For the non-techies among us (especially news anchors), I’ll try to provide a good non-technical metaphor for what the Heartbleed bug is.
The Heartbleed bug is a software bug, *just like any other software bug*. The term ‘bug’ may be confusing here, but we mean a bug to mean a defect in a line of code somewhere, causing the software to behave in a manner that wasn’t intended by its author. They’re named ‘bugs’ because the first computer software error *was literally caused by a bug in the computer*.
It’s called “Heartbleed” because programmers love cute names. I haven’t actually found a credible source for its naming, so I default to the ‘cute’ reasoning. It’s accurate in general, if nothing else.
In human terms, viruses are referred to as ‘bugs’. They’re often used interchangeably, as in “Thanks for giving me that bug that’s going around.”
In software terms, they mean completely different things.
A virus is a piece of software *intentionally* written to infect computers.
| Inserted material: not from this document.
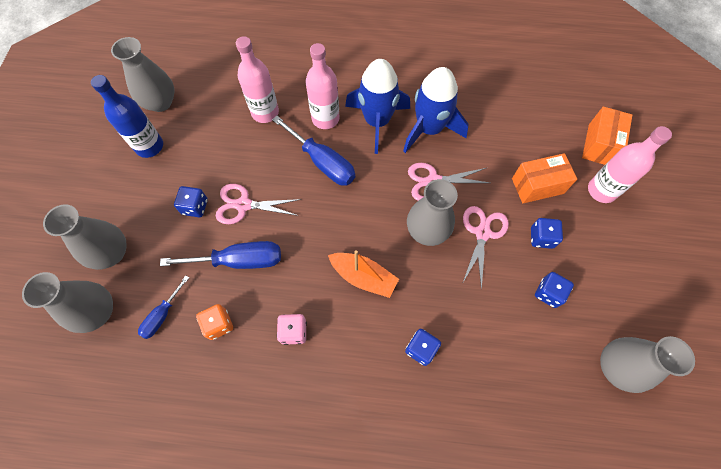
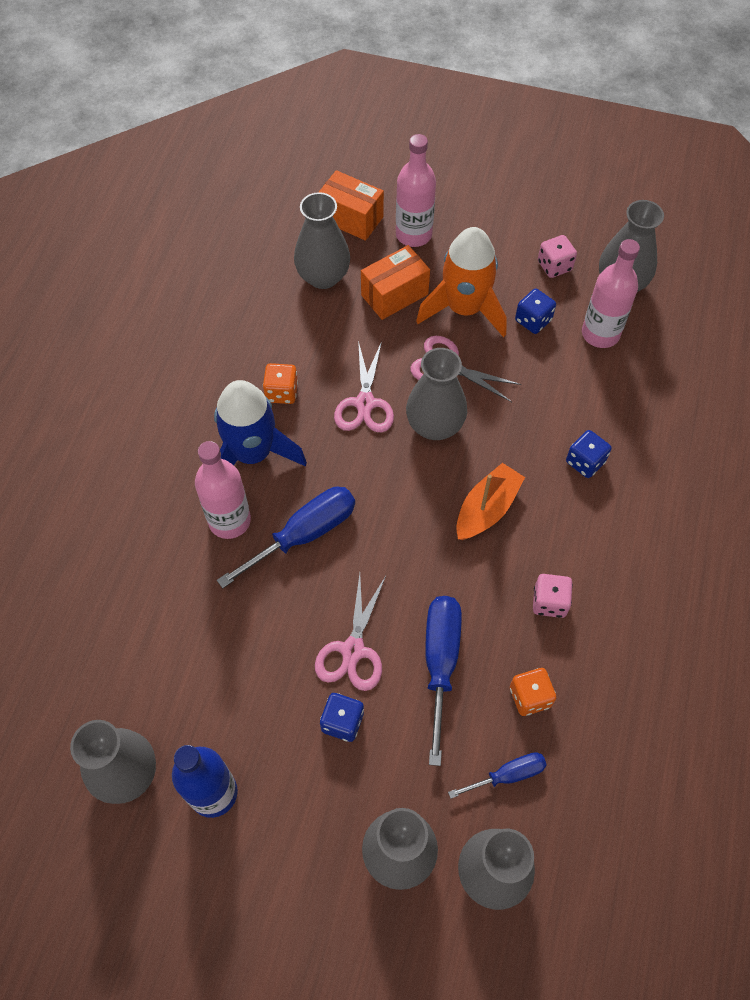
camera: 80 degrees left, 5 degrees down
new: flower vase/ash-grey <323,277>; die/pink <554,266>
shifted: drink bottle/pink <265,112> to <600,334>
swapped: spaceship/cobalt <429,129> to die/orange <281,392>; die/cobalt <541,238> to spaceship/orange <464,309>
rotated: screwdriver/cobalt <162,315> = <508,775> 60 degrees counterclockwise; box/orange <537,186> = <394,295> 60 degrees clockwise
They can do many different things, from turning on your web cam without you knowing to just being really annoying.
Bugs are *unintentional* defects in software.
In the case of the Heartbleed bug, the defect is the digital equivalent of you leaving your house unlocked for two years in plain view of everyone in the world, and them able to get into your house, listen to your conversations, watch everything you do and record absolutely everything you’ve looked at on the internet for the past two years, while you were looking at it2. Any website, any financial transaction, anything. All without you knowing.
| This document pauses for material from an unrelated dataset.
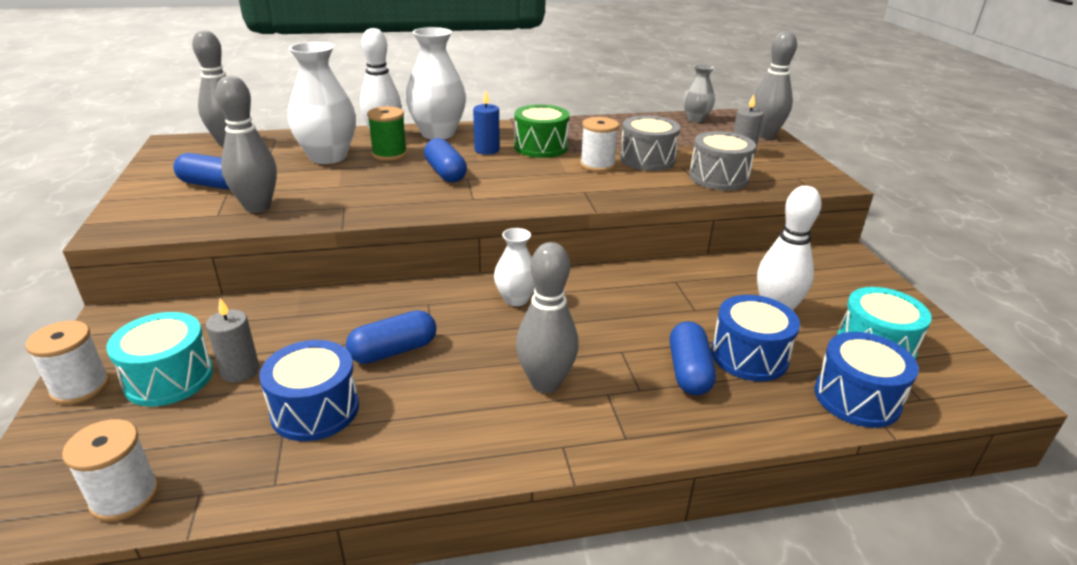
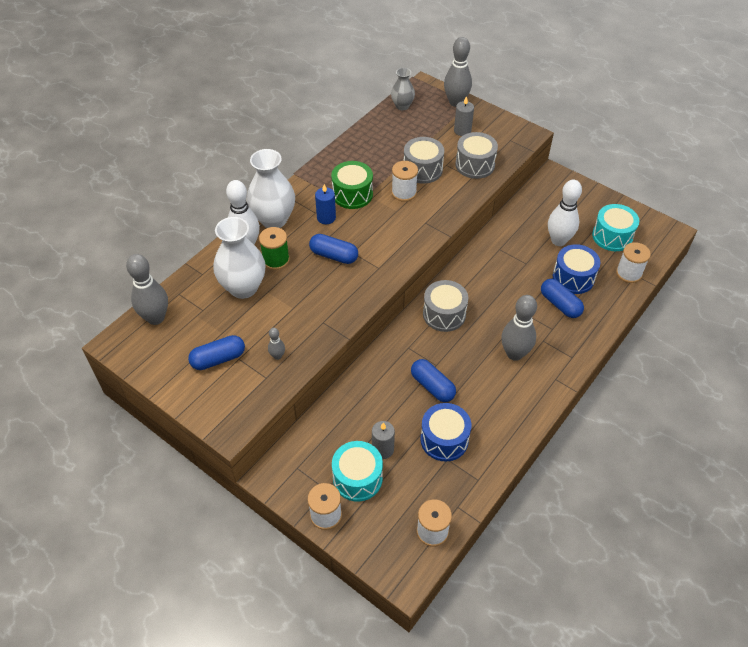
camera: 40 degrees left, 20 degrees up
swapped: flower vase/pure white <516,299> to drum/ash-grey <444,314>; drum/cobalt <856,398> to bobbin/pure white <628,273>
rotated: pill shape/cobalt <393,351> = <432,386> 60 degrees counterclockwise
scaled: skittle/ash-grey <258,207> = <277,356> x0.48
Normally you’d just change your locks, but that wouldn’t help you here. They have the digital equivalent of a skeleton key to 2/3rds of the locks in the world1. Until the company that makes the lock revoke the skeleton key and issues a new one, there’s nothing you can do. Changing your locks won’t help until then.
That’s how serious this software bug is. In your daily travels on the internet, I can guarantee at least one site you use is affected by it.
So what can you do?
– Don’t log into your bank or any sensitive site until they’ve confirmed that they’re not affected by this bug, or they’ve issued new SSL certificates for their site.
– Change your password for each site *after* it has revoked its security certificate.
– Never use the same password on two sites. If you do, at least make sure your bank and other sensitive sites have their own passwords that aren’t used by any other site (or used on each other).
– Follow these helpful instructions to make sure Chrome looks for certificate revocations:

To leave you with a bit of levity and to put this gaffe in context,
It’s not as if this is the first time a news anchor has made a technical gaffe. It’s even pretty low on the scale: The king of all tech gaffes would have to be Katie Couric and Bryant Gumbel’s hilarious description of what an email address and the internet is.
[youtube http://www.youtube.com/watch?v=JUs7iG1mNjI&w=640&h=390]
1: Techies will note that I’m conflating terms here between the skeleton key (SSL certificates) and your house lock (your password). Sometimes there just aren’t non-digital equivalents, so we make do.
2: Heartbleed allows the attacker to see 64K of what’s in memory at the given moment of attack. This is trivial to automate.